(GIVEN RECORDS)
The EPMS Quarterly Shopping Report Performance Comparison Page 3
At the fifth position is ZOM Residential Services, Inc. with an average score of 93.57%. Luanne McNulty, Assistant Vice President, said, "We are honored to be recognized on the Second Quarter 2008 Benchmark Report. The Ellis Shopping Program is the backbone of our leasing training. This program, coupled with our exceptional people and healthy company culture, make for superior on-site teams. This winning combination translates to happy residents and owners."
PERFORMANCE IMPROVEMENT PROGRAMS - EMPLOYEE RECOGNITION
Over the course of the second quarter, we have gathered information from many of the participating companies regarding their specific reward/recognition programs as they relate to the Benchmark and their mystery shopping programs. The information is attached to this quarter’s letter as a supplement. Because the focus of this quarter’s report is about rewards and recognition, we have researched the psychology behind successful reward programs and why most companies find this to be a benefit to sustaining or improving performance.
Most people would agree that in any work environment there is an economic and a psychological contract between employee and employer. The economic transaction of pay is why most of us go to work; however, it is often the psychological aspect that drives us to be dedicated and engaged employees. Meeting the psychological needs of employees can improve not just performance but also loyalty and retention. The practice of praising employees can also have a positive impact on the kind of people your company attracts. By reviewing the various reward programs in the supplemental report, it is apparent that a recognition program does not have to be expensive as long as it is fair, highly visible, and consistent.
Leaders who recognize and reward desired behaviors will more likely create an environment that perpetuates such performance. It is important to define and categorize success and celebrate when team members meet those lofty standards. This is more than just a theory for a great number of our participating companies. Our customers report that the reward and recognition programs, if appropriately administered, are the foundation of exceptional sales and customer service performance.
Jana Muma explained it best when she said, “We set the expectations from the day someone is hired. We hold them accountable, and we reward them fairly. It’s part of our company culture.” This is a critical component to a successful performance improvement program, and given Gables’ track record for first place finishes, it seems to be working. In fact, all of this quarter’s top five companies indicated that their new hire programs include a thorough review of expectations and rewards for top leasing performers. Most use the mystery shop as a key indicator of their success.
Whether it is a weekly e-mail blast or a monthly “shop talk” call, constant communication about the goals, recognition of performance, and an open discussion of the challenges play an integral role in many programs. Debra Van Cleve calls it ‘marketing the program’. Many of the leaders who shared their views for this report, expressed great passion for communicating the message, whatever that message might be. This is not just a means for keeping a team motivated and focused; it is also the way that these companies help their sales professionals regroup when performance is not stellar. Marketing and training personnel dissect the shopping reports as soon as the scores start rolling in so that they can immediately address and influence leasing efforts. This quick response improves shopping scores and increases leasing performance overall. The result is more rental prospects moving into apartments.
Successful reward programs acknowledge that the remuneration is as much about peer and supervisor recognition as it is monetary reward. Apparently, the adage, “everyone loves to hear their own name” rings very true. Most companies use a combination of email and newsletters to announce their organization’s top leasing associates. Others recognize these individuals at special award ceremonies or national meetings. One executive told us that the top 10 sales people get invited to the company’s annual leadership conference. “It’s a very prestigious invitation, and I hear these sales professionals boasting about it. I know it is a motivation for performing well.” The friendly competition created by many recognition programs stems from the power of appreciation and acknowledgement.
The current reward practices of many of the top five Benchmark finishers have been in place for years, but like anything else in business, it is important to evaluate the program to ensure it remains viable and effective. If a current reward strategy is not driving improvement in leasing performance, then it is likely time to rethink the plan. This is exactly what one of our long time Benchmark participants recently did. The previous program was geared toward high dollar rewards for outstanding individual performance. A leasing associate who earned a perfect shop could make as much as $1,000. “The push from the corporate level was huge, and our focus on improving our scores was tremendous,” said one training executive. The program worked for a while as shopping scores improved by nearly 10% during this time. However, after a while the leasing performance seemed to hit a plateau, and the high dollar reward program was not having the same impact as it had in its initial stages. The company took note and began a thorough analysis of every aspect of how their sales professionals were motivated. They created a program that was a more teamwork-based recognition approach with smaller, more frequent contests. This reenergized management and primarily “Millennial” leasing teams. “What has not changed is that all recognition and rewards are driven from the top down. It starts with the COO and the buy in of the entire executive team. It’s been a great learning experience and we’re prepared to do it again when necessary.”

(THE PROBLEM) Every entry above must be returned word for word.

(ANSWER TO THE PROBLEM)
The EPMS Quarterly Shopping Report Performance Comparison Page 3
At the fifth position is ZOM Residential Services, Inc. with an average score of 93.57%. Luanne McNulty, Assistant Vice President, said, "We are honored to be recognized on the Second Quarter 2008 Benchmark Report. The Ellis Shopping Program is the backbone of our leasing training. This program, coupled with our exceptional people and healthy company culture, make for superior on-site teams. This winning combination translates to happy residents and owners."
PERFORMANCE IMPROVEMENT PROGRAMS - EMPLOYEE RECOGNITION
Over the course of the second quarter, we have gathered information from many of the participating companies regarding their specific reward/recognition programs as they relate to the Benchmark and their mystery shopping programs. The information is attached to this quarter’s letter as a supplement. Because the focus of this quarter’s report is about rewards and recognition, we have researched the psychology behind successful reward programs and why most companies find this to be a benefit to sustaining or improving performance.
Most people would agree that in any work environment there is an economic and a psychological contract between employee and employer. The economic transaction of pay is why most of us go to work; however, it is often the psychological aspect that drives us to be dedicated and engaged employees. Meeting the psychological needs of employees can improve not just performance but also loyalty and retention. The practice of praising employees can also have a positive impact on the kind of people your company attracts. By reviewing the various reward programs in the supplemental report, it is apparent that a recognition program does not have to be expensive as long as it is fair, highly visible, and consistent.
Leaders who recognize and reward desired behaviors will more likely create an environment that perpetuates such performance. It is important to define and categorize success and celebrate when team members meet those lofty standards. This is more than just a theory for a great number of our participating companies. Our customers report that the reward and recognition programs, if appropriately administered, are the foundation of exceptional sales and customer service performance.
Jana Muma explained it best when she said, “We set the expectations from the day someone is hired. We hold them accountable, and we reward them fairly. It’s part of our company culture.” This is a critical component to a successful performance improvement program, and given Gables’ track record for first place finishes, it seems to be working. In fact, all of this quarter’s top five companies indicated that their new hire programs include a thorough review of expectations and rewards for top leasing performers. Most use the mystery shop as a key indicator of their success.
Whether it is a weekly e-mail blast or a monthly “shop talk” call, constant communication about the goals, recognition of performance, and an open discussion of the challenges play an integral role in many programs. Debra Van Cleve calls it ‘marketing the program’. Many of the leaders who shared their views for this report, expressed great passion for communicating the message, whatever that message might be. This is not just a means for keeping a team motivated and focused; it is also the way that these companies help their sales professionals regroup when performance is not stellar. Marketing and training personnel dissect the shopping reports as soon as the scores start rolling in so that they can immediately address and influence leasing efforts. This quick response improves shopping scores and increases leasing performance overall. The result is more rental prospects moving into apartments.
Successful reward programs acknowledge that the remuneration is as much about peer and supervisor recognition as it is monetary reward. Apparently, the adage, “everyone loves to hear their own name” rings very true. Most companies use a combination of email and newsletters to announce their organization’s top leasing associates. Others recognize these individuals at special award ceremonies or national meetings. One executive told us that the top 10 sales people get invited to the company’s annual leadership conference. “It’s a very prestigious invitation, and I hear these sales professionals boasting about it. I know it is a motivation for performing well.” The friendly competition created by many recognition programs stems from the power of appreciation and acknowledgement.
The current reward practices of many of the top five Benchmark finishers have been in place for years, but like anything else in business, it is important to evaluate the program to ensure it remains viable and effective. If a current reward strategy is not driving improvement in leasing performance, then it is likely time to rethink the plan. This is exactly what one of our long time Benchmark participants recently did. The previous program was geared toward high dollar rewards for outstanding individual performance. A leasing associate who earned a perfect shop could make as much as $1,000. “The push from the corporate level was huge, and our focus on improving our scores was tremendous,” said one training executive. The program worked for a while as shopping scores improved by nearly 10% during this time. However, after a while the leasing performance seemed to hit a plateau, and the high dollar reward program was not having the same impact as it had in its initial stages. The company took note and began a thorough analysis of every aspect of how their sales professionals were motivated. They created a program that was a more teamwork-based recognition approach with smaller, more frequent contests. This reenergized management and primarily “Millennial” leasing teams. “What has not changed is that all recognition and rewards are driven from the top down. It starts with the COO and the buy in of the entire executive team. It’s been a great learning experience and we’re prepared to do it again when necessary.”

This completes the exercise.